Upagupta: Upagupta (c. 3rd Century BC) was a Buddhist monk. According to some stories in the Sanskrit text Ashokavadana, he was the spiritual teacher of the Mauryan emperor Ashoka.:16 In the Sarvāstivādin tradition he is the fifth patriarch after Mahākaśyapa, Ānanda, Madhyāntika, and Śāṇakavāsin, and in the Ch’an tradition he is regarded as the fourth. Upagupta’s teacher was Śāṇavāsa, who was a disciple of Ānanda, the Buddha’s attendant. Due to the absence of his name in Theravada literature it is assumed that Upagupta was a Sarvāstivādin monk. In South East Asian countries and Bangladesh Upagupta is a great cult figure. In Myanmar he is known as Shin Upagutta. In the Lokapannatti Upagupta is sent by Ashoka to tame Mara during an enshrinement ceremony festival, afterwards he asks her to take the physical form (rupakaya) of Buddha so that everyone at the festival can see what Buddha looked like. (wiki)
Moreover, over the course of your life, by the three actions of body, speech, and mind, you have worshiped the Buddha, speaking the words “all the buddhas,” and also [8.4] saying, “I now, before you all, reveal all my sins.” The seeds created through the karmic impressions of each of these moments of thought [8.5] are the direct cause for seeing the Buddha. From previous lives you have also [accumulated seeds that] similarly serve as the direct causes [for seeing the Buddha], And furthermore, your buddha-nature [8.6] is a direct cause. And there are even the undefiled seeds [of the storehouse consciousness] that serve as a cause. When you now, in the present, contemplate dust and contemplate [8.7] emptiness, quelling desire for the five sense objects and quelling the five hindrances [of craving, aversion, dullness, remorse, and doubt] so they do not overcome your mind, this then serves as a strong conditioning factor. When the [direct] causes [of seeds from the past] and the conditioning factors [of your present meditation practice] come together, within [8.8] trance you will see one or more buddhas and be able to make offerings to them.

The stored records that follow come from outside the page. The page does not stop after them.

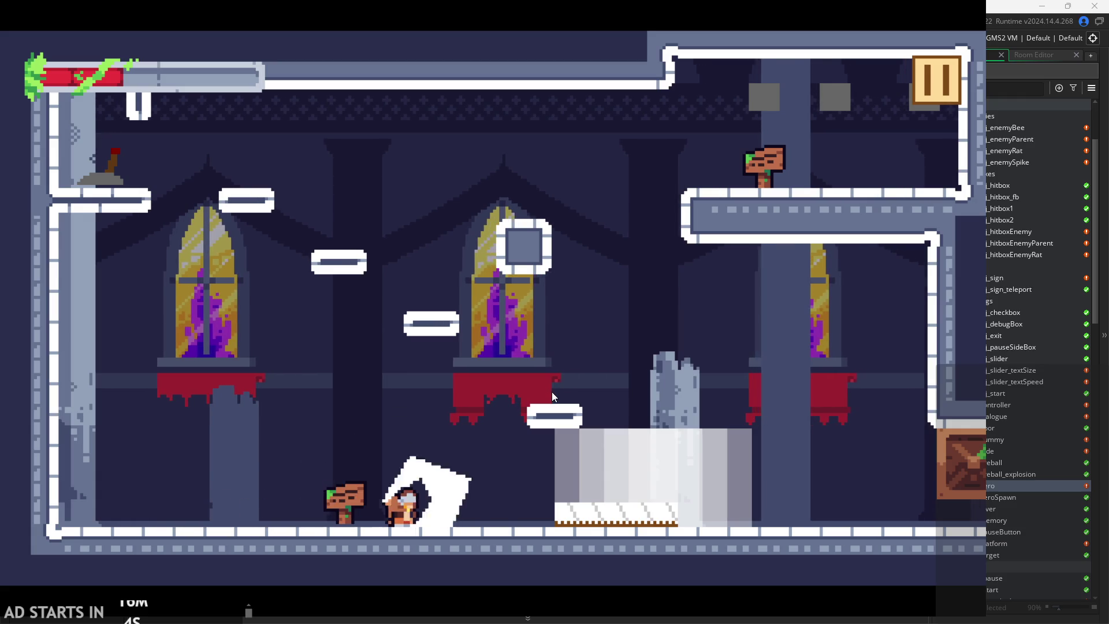
key(Left)
key(Right)
key(Right)
key(Left)
key(x)
key(Right)
key(x)
key(Left)
key(x)
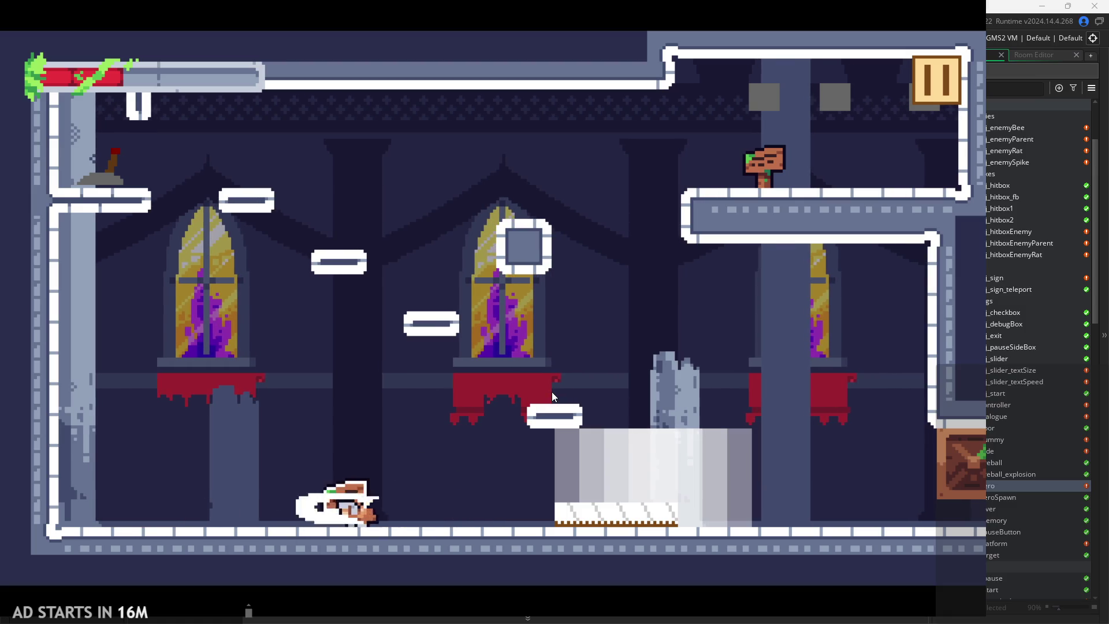
key(Left)
key(x)
key(Right)
key(Left)
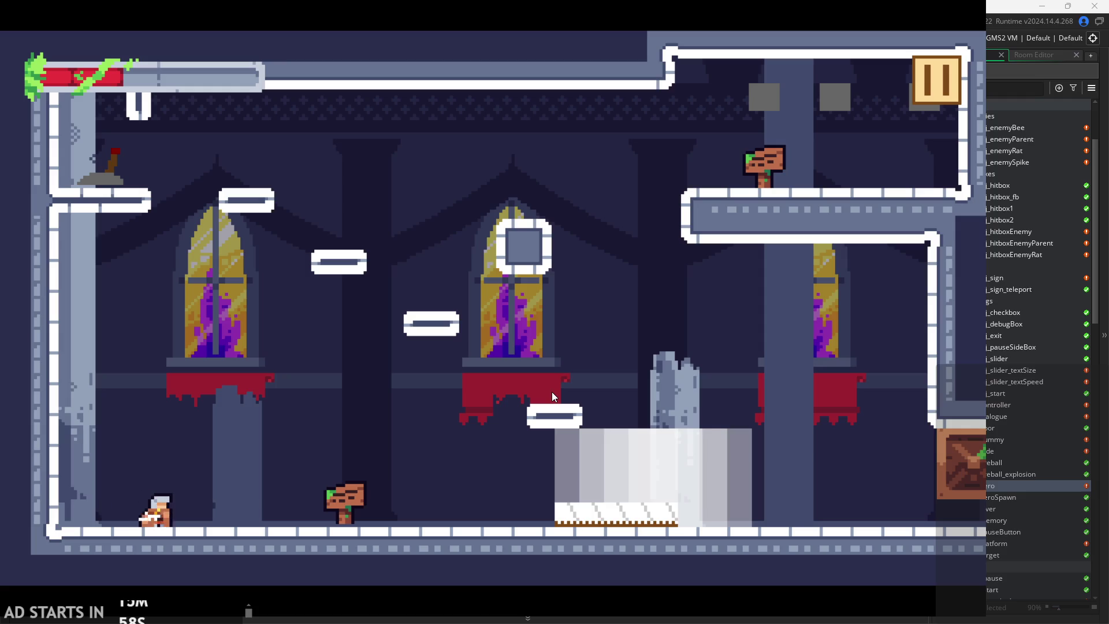
key(Right)
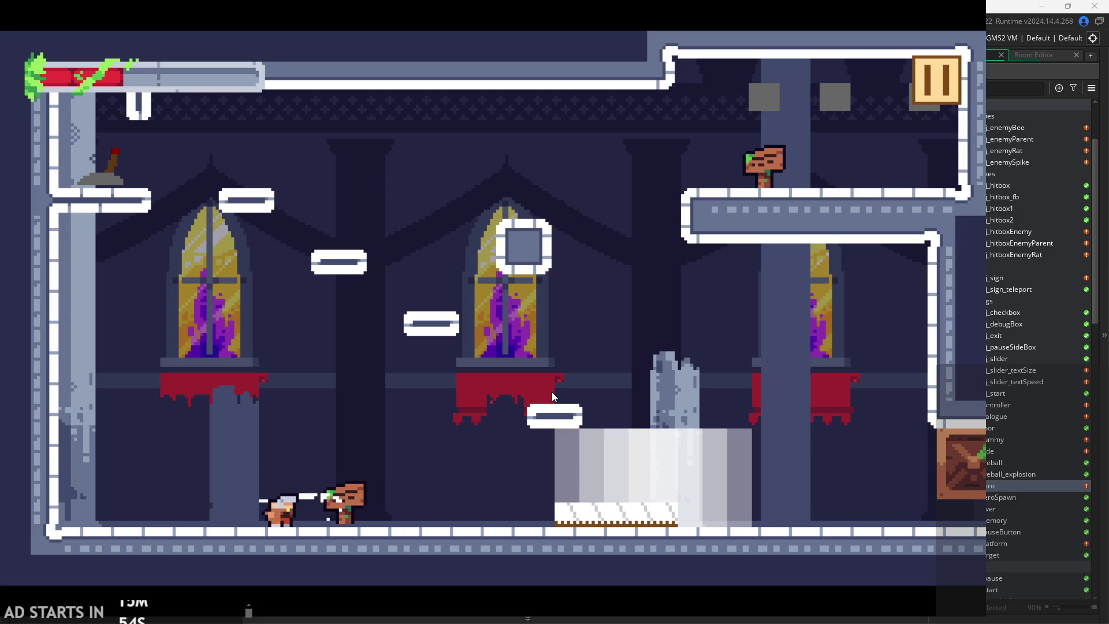
- Slash at the enemy, then jump up the platforms onto the upper ledge
key(Right)
key(x)
key(Left)
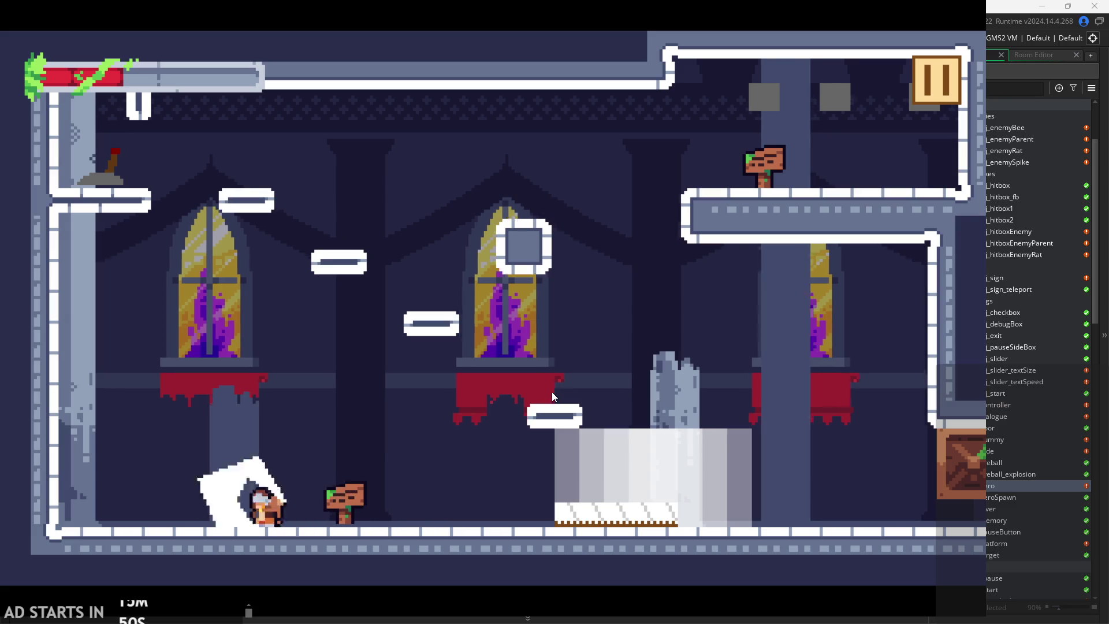
key(space)
key(Right)
key(Right)
key(Left)
key(space)
key(Right)
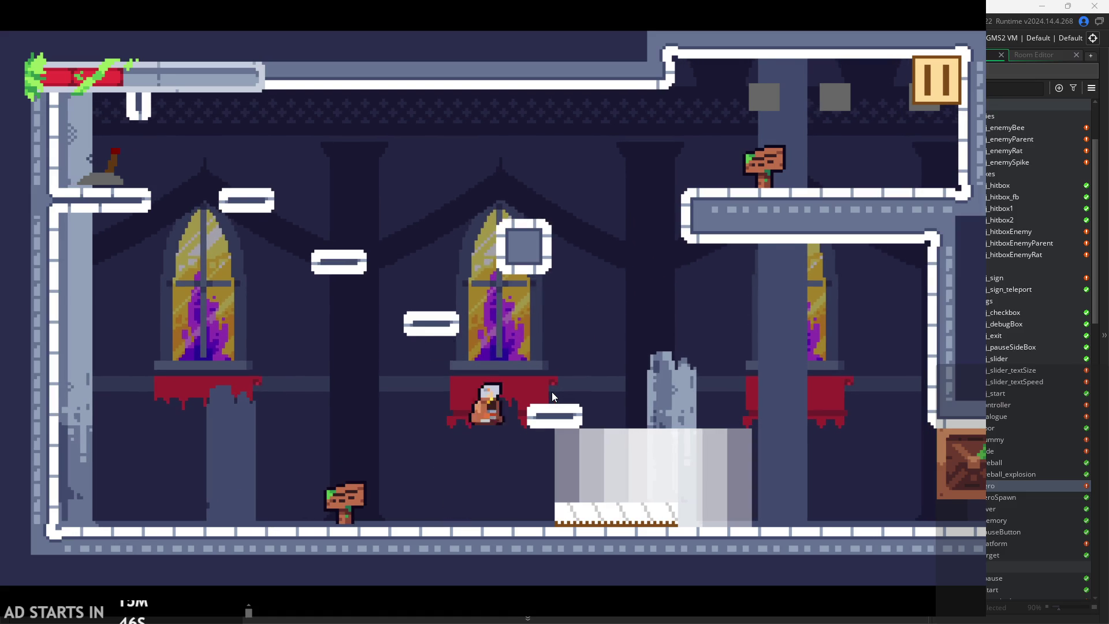
key(Left)
key(space)
key(Right)
key(Left)
key(Left)
key(Right)
key(space)
key(space)
key(Right)
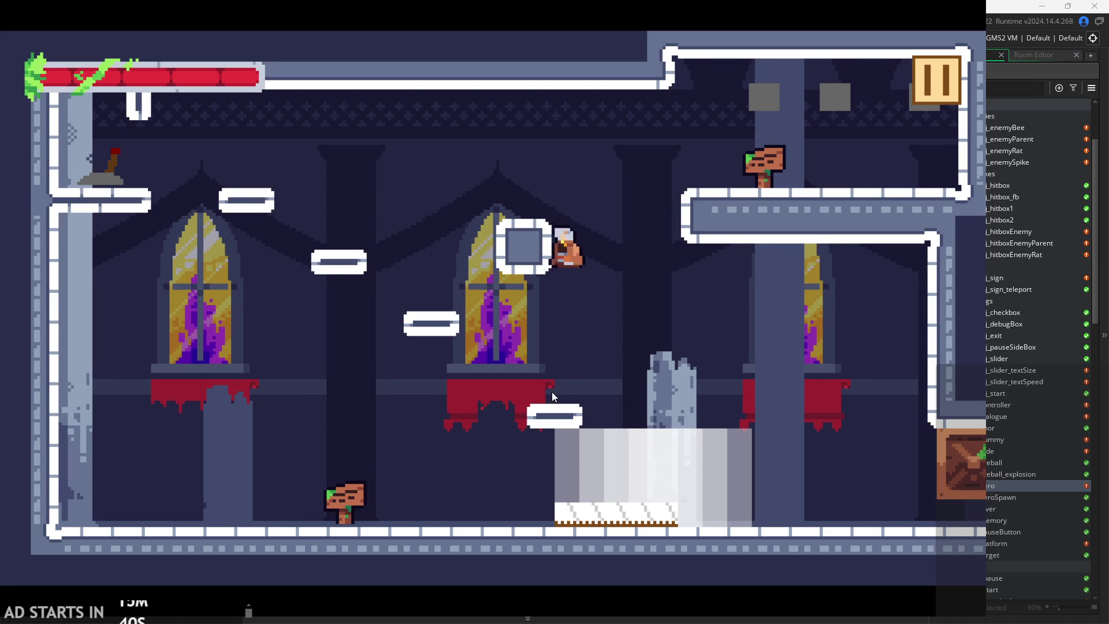
key(Left)
key(Left)
key(space)
key(Right)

Translator’s note: Quelling the five sense desires and the five hindrances are the usual preconditions for entering the first dhyana.
Further, the “Practice of Ease and Bliss” chapter of the Lotus Sutra [8.9] states that by chanting that sutra one will in a dream see oneself having become a buddha. How much more so, then, can one expect such a vision when one’s mind [8.10] is in trance! The tenth fascicle of the Sutra on the Emission of Light expresses these same ideas, so you should consider this too.[8.11] And, finally, within the sacred teachings it is said that someone who upon hearing [the Dharma] immediately has faith in, accepts, and then practices it has a long accumulation of [8.12] good roots [from past lifetimes, which can serve as the cause for seeing the Buddha now].
Translator’s note: Here the Dust Contemplation invokes the ubiquitous claim within Mahayana sutras that believing in, or even merely hearing the teachings of, the sutra is a sign that one has already, in a previous life, begun the bodhisattva path.
[8.13] The Method for Contemplating Dust as Empty
End of Translation.
It was customary to end such a work by reiterating its title.